Tip: The environment in the trail can be really beneficial as the so-called “biopholia effect” identifies with our inherent desire to be one with nature. It helps increase happiness and improve concentration and healing. Road running may not be as mood-improving as the other, but it also helps decrease anxiety.
Strength and cardio fitness
In terms of leg and core strength, road running isn’t as effective as trail running due to its predictable, even surface. The monotonous, one direction movement leaves stabilizing muscles in the lower body and the core underworked. Road runners, however, display one of the highest aerobic fitness levels (or the health and efficiency of the body’s air circulation system) as they can maintain a more steady, even pace than trail runners.
Hitting the trail on the other hand works your muscles, tendons, and ligaments more effectively than running on the road. The soft, uneven surface and rolling terrain require a greater sense of balance. To achieve balance, the muscle groups in the lower body are challenged and activated to compensate for the constant shifting. Overall, it strengthens the quads, glutes, calves, and even the core.
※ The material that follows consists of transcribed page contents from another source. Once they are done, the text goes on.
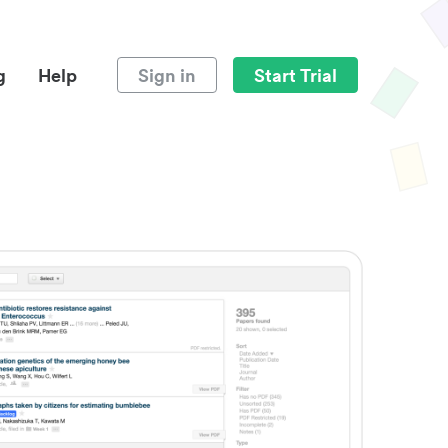
g
Help
Sign in
Start Trial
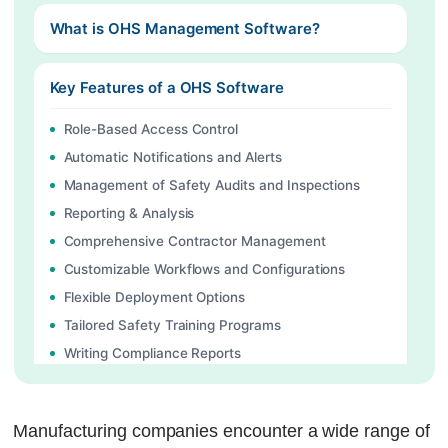
What is OHS Management Software?
Key Features of a OHS Software
Role-Based Access Control
Automatic Notifications and Alerts
Management of Safety Audits and Inspections
Reporting & Analysis
Comprehensive Contractor Management
Customizable Workflows and Configurations
Flexible Deployment Options
Tailored Safety Training Programs
Writing Compliance Reports
Maintenance and Keeping Track of Equipment
Managing Tasks
Manufacturing companies encounter a wide range of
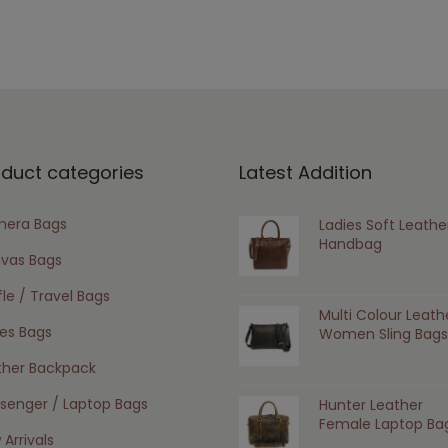
oduct categories
Latest Addition
era Bags
Ladies Soft Leathe
Handbag
vas Bags
le / Travel Bags
Multi Colour Leath
ies Bags
Women Sling Bags
ther Backpack
senger / Laptop Bags
Hunter Leather
Female Laptop Ba
Arrivals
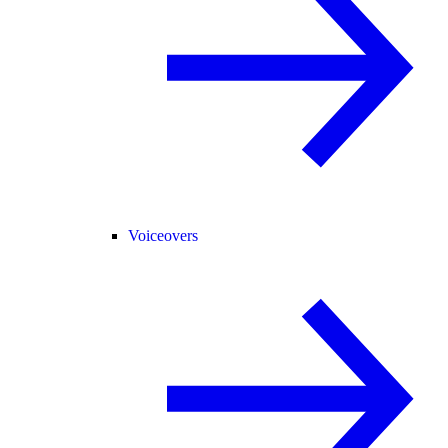
Voiceovers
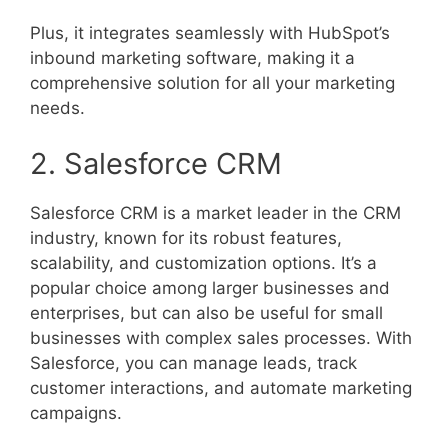
Plus, it integrates seamlessly with HubSpot’s
inbound marketing software, making it a
comprehensive solution for all your marketing
needs.
2. Salesforce CRM
Salesforce CRM is a market leader in the CRM
industry, known for its robust features,
scalability, and customization options. It’s a
popular choice among larger businesses and
enterprises, but can also be useful for small
businesses with complex sales processes. With
Salesforce, you can manage leads, track
customer interactions, and automate marketing
campaigns.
It is common to see road runners cross to trail running and vice versa as more and more runners search for new experiences and adventures in this sport. Consider changing your type of running surface occasionally so you can work on different skills, strengthen varying muscle groups and keep your body from adapting too much to one surface. This will help you stay injury-free, which is very crucial if you are aiming for longevity in this sport. If you haven’t tried different running surfaces in awhile, start slowly when you switch it up so you don’t overexert yourself.